Buy-to-let properties have yielded fantastic returns to have-a-go landlords in the past, however this income has now come under pressure from the supplementary Additional Dwellings Tax of 3%. As a result the National Association of Landlords estimates that up to half a million rental properties will be sold off in the next 12 months.
Post-Brexit there has been speculation that house prices will fall, impairing the confidence of investors looking to shore up their savings in bricks and mortar. However as Mr Haldane points out, a lack of supply has been pushing property prices and rents up year on year, and demand is not going away.
Rental proceeds can provide a reliable stream of income. Figures from the Scottish Government show that from 2010 to 2015 rents across Scotland as a whole increased by up to 14.4% and by up to 18.5% across Fife. Meanwhile, should you plan on downsizing once you reach the end of your working life, an overall trend of growth over the last 30 years means that you should benefit from an upswing in the value of your property. The average price of a home sold in Scotland today is £143,282, up 4.6% from 2015 (Registers of Scotland data September 2016).

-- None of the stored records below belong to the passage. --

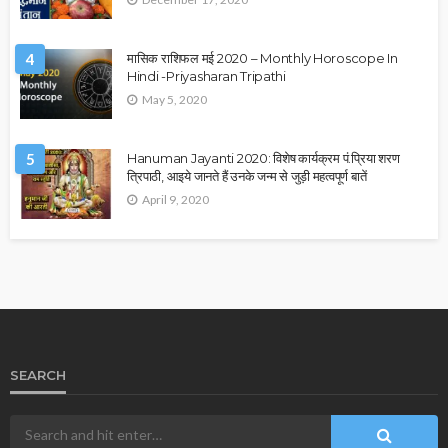
4
मासिक राशिफल मई 2020 – Monthly Horoscope In
Hindi -Priyasharan Tripathi
May 5, 2020
5
Hanuman Jayanti 2020: विशेष कार्यक्रम पं.प्रिया शरण
त्रिपाठी, आइये जानते हैं उनके जन्म से जुड़ी महत्वपूर्ण बातें
April 9, 2020
SEARCH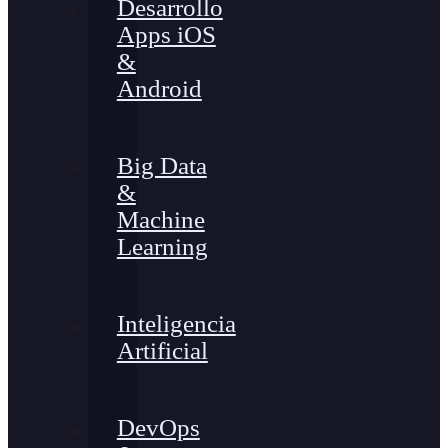
Desarrollo
Apps iOS
&
Android
Big Data
&
Machine
Learning
Inteligencia
Artificial
DevOps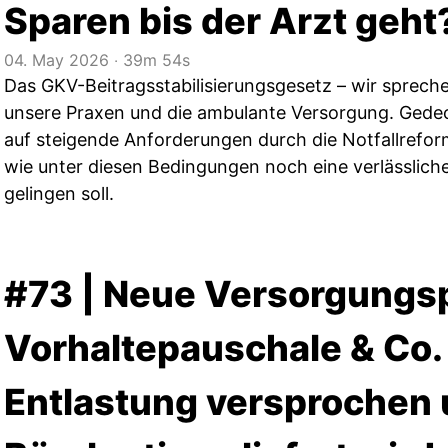
Sparen bis der Arzt geht
04. May 2026
‧
39m 54s
Das GKV-Beitragsstabilisierungsgesetz – wir spreche
unsere Praxen und die ambulante Versorgung. Gedec
auf steigende Anforderungen durch die Notfallreform 
wie unter diesen Bedingungen noch eine verlässlich
gelingen soll.
#73 | Neue Versorgungs
Vorhaltepauschale & Co.
Entlastung versprochen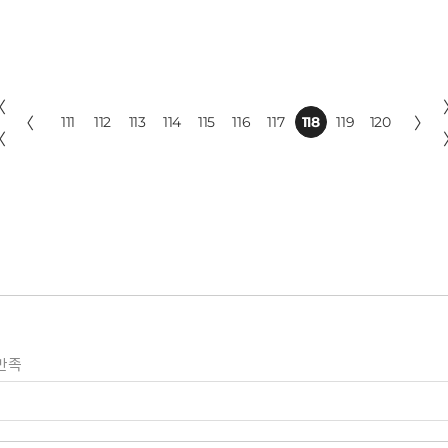
〈
〈
111
112
113
114
115
116
117
118
119
120
〉
〈
만족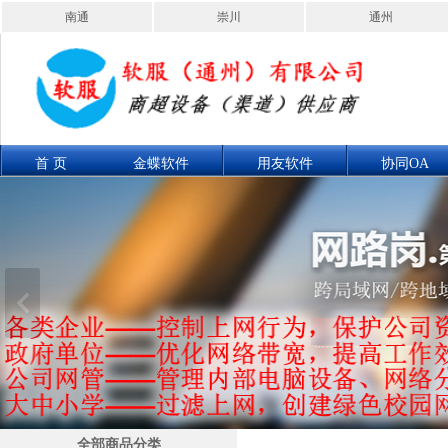
南通
崇川
通州
首 页
金蝶软件
用友软件
协同OA
联系我们
产品展示
全部商品分类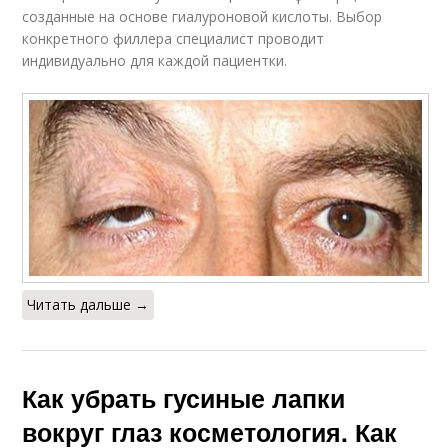
созданные на основе гиалуроновой кислоты. Выбор
конкретного филлера специалист проводит
индивидуально для каждой пациентки.
Читать дальше →
Как убрать гусиные лапки
вокруг глаз косметология. Как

The Royal Institute of Chartered Surveyors agree with Mr Haldane, and anticipate that this growth will continue at a rate of 3.3% every year for the next five years. So whether you intend to sell or rent out a property, the indicators for building your pension through property look very positive.
Changes to the way pensions can be accessed which were introduced last year have made this option more appealing as well, as they were intended to remove some of the barriers which had previously prompted people to look elsewhere for financial security in retirement. These include withdrawing a tax-free lump sum of up to 25% over the age of 55 and making it easier to pass on your pension to loved ones.

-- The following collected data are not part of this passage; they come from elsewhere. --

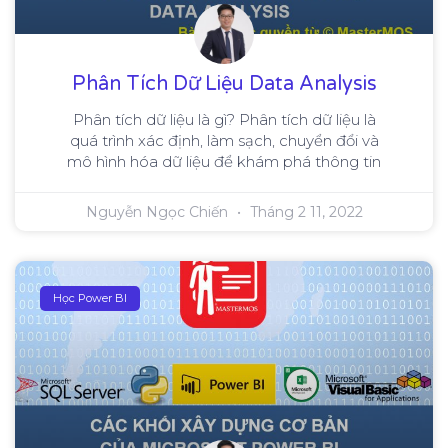
Phân Tích Dữ Liệu Data Analysis
Phân tích dữ liệu là gì? Phân tích dữ liệu là
quá trình xác định, làm sạch, chuyển đổi và
mô hình hóa dữ liệu để khám phá thông tin
Nguyễn Ngọc Chiến
Tháng 2 11, 2022
Học Power BI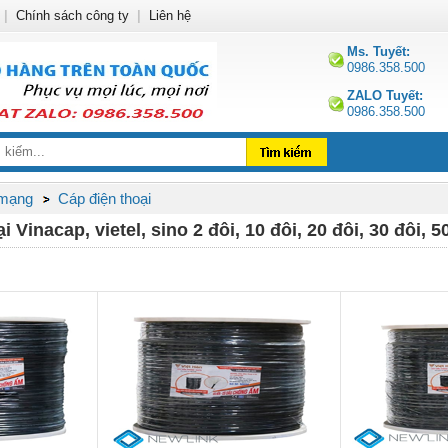
|
Chính sách công ty
|
Liên hệ
Ms. Tuyết:
0986.358.500
ZALO Tuyết:
0986.358.500
 mạng
Cáp điện thoại
 Vinacap, vietel, sino 2 đôi, 10 đôi, 20 đôi, 30 đôi, 50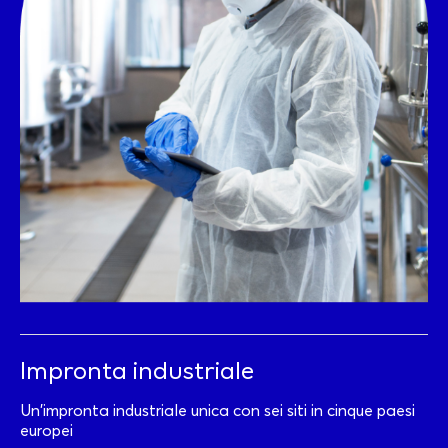
Impronta industriale
Un'impronta industriale unica con sei siti in cinque paesi
europei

However, returns on investments in a pension portfolio are certainly not guaranteed and those lower risk portfolios will often yield a smaller financial return. Additionally, despite the Government’s efforts to make them clearer, pensions are a very confusing topic!
The often overwhelming array of options can leave you uncertain what the best and most efficient option is.
In terms of planning for your life after retirement, it really does come down to personal preference. Some people love finding the right property to manage and rent out, others prefer to invest in a pension fund and let it tick away. Both options present the opportunity of achieving solid returns, however it’s important to ensure you have a clear idea of the options and risks, so seek advice from a property professional or financial advisor before you embark on a course of action.